Rescue deal ready for Italy’s Monte dei Paschi bank

Rescue deal ready for Italy’s Monte dei Paschi bank
Following Prime Minister Renzi’s defeat in the Italian referendum troubled bank Monte dei Paschi di Siena has been told to prepare for a state bailout.

Despite the relatively calm market reaction, principal investor Qatar is reportedly reconsidering its participation in the five billion euro recapitalization of the world's oldest bank.

Financial experts are worried a failure to buoy Italy's third-largest lender may dent investor confidence in the country's banking sector that is drowning in €360 billion of bad debt.

Italian Finance Minister Pier Carlo Padoan and JPMorgan Chase and Mediobanca, advisers to Monte dei Paschi, have been working to persuade the Qatar Investment Authority to recapitalize the bank. But the deal is unlikely to be secured by this week's deadline.
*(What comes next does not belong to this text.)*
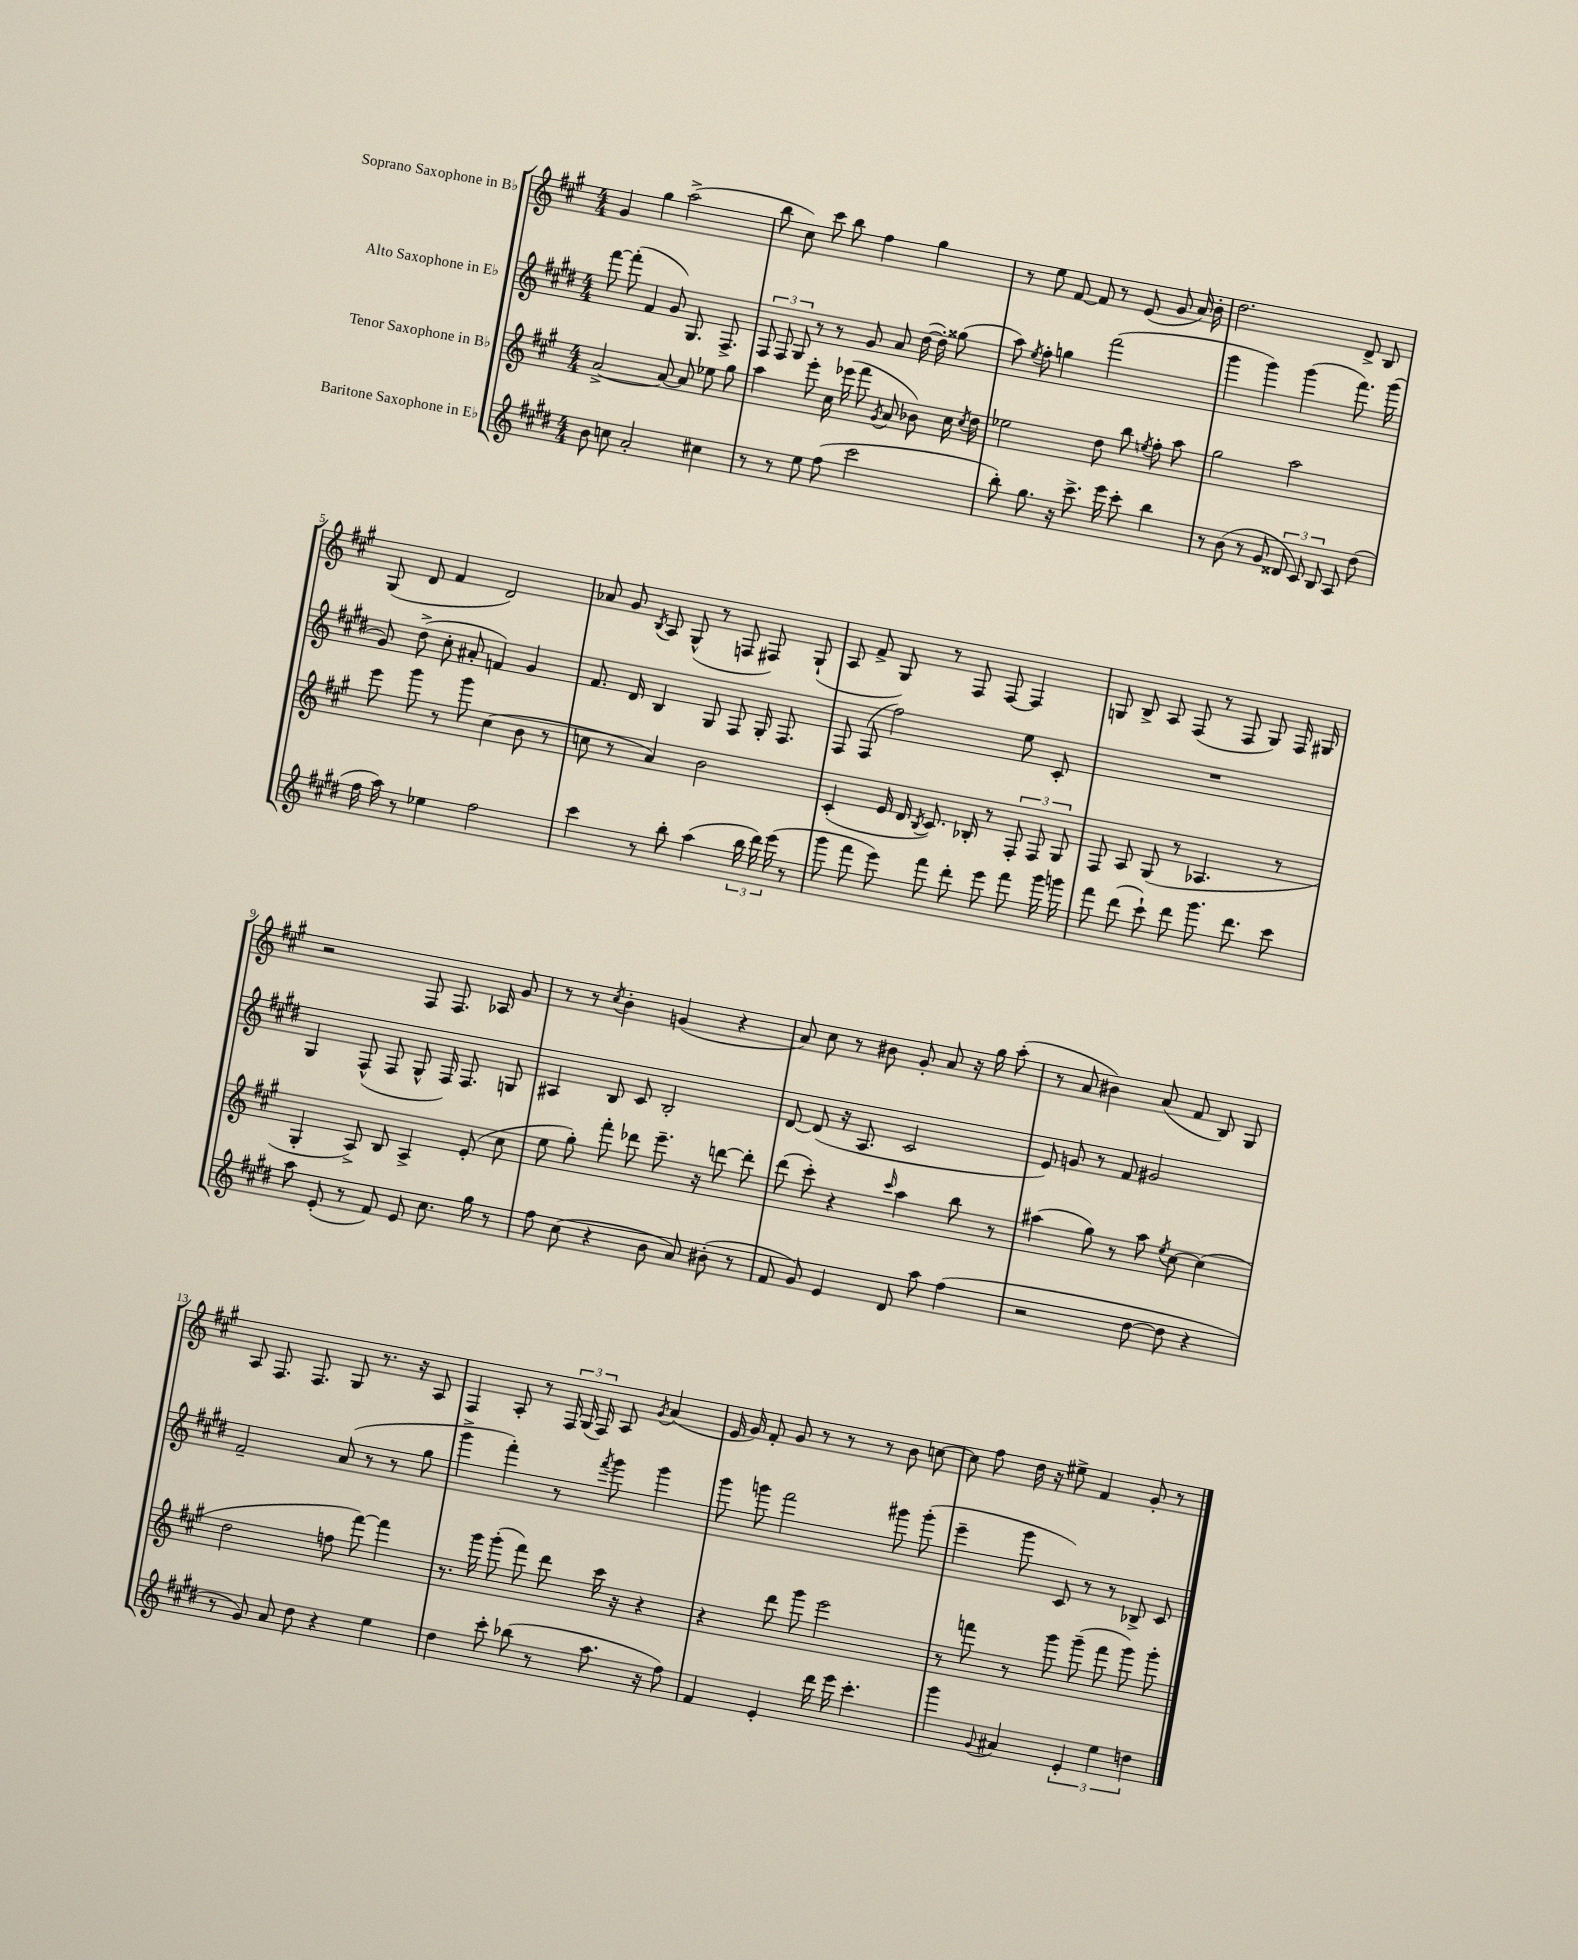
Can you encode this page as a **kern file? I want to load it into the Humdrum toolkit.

Qatar's billion euro investment is seen as crucial for Monte dei Paschi's five billion euro capital-raising plan. The current political upheaval made it difficult for financiers to step in.

There’s still growing uncertainty over who will replace Matteo Renzi as prime minister and whether the new government will be interested in saving the bank. Renzi has agreed to delay his resignation until the state budget for 2017 is approved, mitigating the risks of early snap elections.

READ MORE: Italy's troubled Monte dei Paschi bank faces billions in legal claims

“Everyone is in standby waiting for a new government,” said a person directly involved in the plan, as quoted by the FT.

The source added that should a private sector solution prove impossible, Monte dei Paschi and its supervisors from the European Central Bank (ECB) will favor a “precautionary recapitalization” with an injection of state funds and the conversion of subordinated debt into equity.

The bank’s shares, which had been down 86 percent over the past year, dropped 4.2 percent on Monday shortly after the Italian referendum result. Other Italian banks’ shares were also down with UniCredit falling 3.4 percent and Banco Popolare 7.4 percent lower.

“If Monte dei Paschi's plan fails, then that spells bad news for the other Italian banks that need recapitalizing,” said Patrick O'Donnell investment manager at Aberdeen Asset Management.

“If Italy can't sort out its banks, then they will be in a real mess. Once again Europe finds itself in a position where politics, the ECB, and the banks are dangerously entwined,” he added.